Иван Дорога - страница 24



      Я слушал Аллу, и мне все казалось будто говорит она не о нашем времени, а о начале века, когда у крестьян отбирали скот и зерно, объясняя это военными нуждами и народ практиковал отправку своих детей «в люди» для обучения ремеслам и раннему трудовому пути (как в произведении М. Горького или А. Платонова). Не верилось, что теперь может быть нечто подобное. Моя фантазия тогда рисовала образы косых черных избушек на фоне длинных пустых полей. Людей в рубахах и лаптях, пеструю свору собак и строй согнувшихся нищих. Сомнительное, я вам скажу удовольствие, – лицезреть пустоту, простор и холод.

      В общем и целом, облик Вовы Кускова стал мне ясен. К тому же Алла добавила: «Для Вовы в наше училище поступить, как для меня в университет – мозгов, может, и хватит, но я себя там даже представить не могу, да и денег нет, а он, видишь, смог! Он ведь всегда мало знал. За пределы деревни не выезжал. А тут – в райцентре жить!». В конце рассказа она отвернулась и утерла глаза.

      Смотрел я на Аллу и любовался, эта ее сила и простота светились теперь теплым незримым светом. В таких людях очень много чего-то природного, цельного, живого, и мне думается, в тщетных попытках понять именно эту силу подобных людей записывают в простаки, а их откровенность в глупость. Нет, Алла не станет гоняться за призраками моды, она живет другими ценностями, а если когда-нибудь и попробует, то посмеется сама над собой. Она никогда не будет спорить о трактовках творчества Шекспира, ей плевать на труды Белинского и образ Обломова в русской литературе как архетип. И вот она выпила еще и захохотала над каким-то ее собственным высказыванием, а у меня вновь разыгралась фантазия. Вот же она вся, как на ладони: вот ее будущий муж – крепкий высокий мужик. Такой же простой, с хмурым напуском, но добрый по сути. Вот ее дети – трое шустрых карапузов, которые как у всех вырастут незаметно. Вот она сама – пишет письма сыну в армию. Поет раскатистую песню за праздничным столом. Читает сказки внукам, приехавшим на выходные. Вяжет им варежки и носки и все удивляется, как быстро они из них вырастают.

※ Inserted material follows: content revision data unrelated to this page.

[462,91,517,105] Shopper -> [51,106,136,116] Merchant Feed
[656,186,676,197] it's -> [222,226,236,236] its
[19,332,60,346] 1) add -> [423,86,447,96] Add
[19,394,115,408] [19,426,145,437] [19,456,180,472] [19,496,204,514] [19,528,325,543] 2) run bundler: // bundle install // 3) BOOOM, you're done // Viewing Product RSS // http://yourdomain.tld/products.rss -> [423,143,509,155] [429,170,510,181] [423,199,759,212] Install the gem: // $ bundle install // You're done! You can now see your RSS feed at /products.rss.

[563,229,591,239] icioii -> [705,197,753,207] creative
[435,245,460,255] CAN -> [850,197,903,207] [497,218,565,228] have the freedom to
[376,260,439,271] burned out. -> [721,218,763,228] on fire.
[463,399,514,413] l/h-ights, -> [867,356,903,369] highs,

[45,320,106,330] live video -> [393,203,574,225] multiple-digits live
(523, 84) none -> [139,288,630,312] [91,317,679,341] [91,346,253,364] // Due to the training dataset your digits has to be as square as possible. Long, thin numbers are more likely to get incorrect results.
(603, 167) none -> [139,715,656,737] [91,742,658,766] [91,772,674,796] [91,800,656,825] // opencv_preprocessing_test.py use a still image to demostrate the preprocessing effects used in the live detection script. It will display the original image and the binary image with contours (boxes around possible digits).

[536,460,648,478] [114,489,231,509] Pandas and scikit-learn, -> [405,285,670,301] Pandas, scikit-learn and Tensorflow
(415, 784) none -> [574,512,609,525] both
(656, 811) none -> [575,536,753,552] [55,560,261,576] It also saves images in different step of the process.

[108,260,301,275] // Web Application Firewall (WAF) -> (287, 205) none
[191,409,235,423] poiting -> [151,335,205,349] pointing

      Вышел я тогда от нее ошалелый, и все вокруг виделось мне словно нарисованным. Так, будто ткни пальцем этот пейзаж, то и проткнешь насквозь, как Буратино поддельный очаг. Теперь приходилось признать, что жизни-то я и не знаю. Оказывается, есть люди, которые живут другими ценностями, и те сюжеты, что изложены в книгах классиков, не канули в Лету и есть и теперь – есть всегда. Сопротивляясь своему стыду, я теперь смотрел на мои текущие планы, и бог свидетель, лучше бы меня стыдил кто-то со стороны, потому что как судья над самим собой я оказался безжалостно правдив.

      В другой раз такая неприятная вещь, как правда, очевидно подпортила бы мой удобный взгляд на мир, но в этот она выполнила функцию некой губки или абсорбента. И стоило ее эффекту, дающему непривычную реалистичность восприятия мира, схлынуть, как на месте прежних вопросов остались только легкость и некая лояльность. Кстати, теперь это касалось не только Вовы, но и всех подобных ему вообще, и мою выгоду от этого переоценить было невозможно.

      Оказывается, незаметно для себя самого, я относился и к Вове, и приезжим в общем с высокомерием и неким снисхождением, а теперь, когда этого не стало, попытка взглянуть на меня в прежнем качестве натыкалась на провал. Как же я веселился тогда! Тот первый случай, когда я заметил эту перемену, стал особенно смешным. Это было на уроке химии, и Лилия Абрамовна задала вопрос Вове и, получив ответ, по привычке перекинула свое внимание на меня. Я собственными глазами увидел взгляд в никуда. Она смотрела на меня так, словно пыталась отыскать того, к кому обращалась раньше, но не находила. С подобным сомнением, наверное, рассматривают пустой дверной проем, в котором боковое зрение уловило движение: линию, пятно, вспышку? Но это был никакой ни бобок, а всего лишь я. Оценивая свои ощущения, я уже более или менее почувствовал собственную перемену, хоть и не мог целиком ее объяснить, но память об этом ее взгляде «насквозь», до сих пор не дает забыть о возможности лицезрения себя самого со стороны.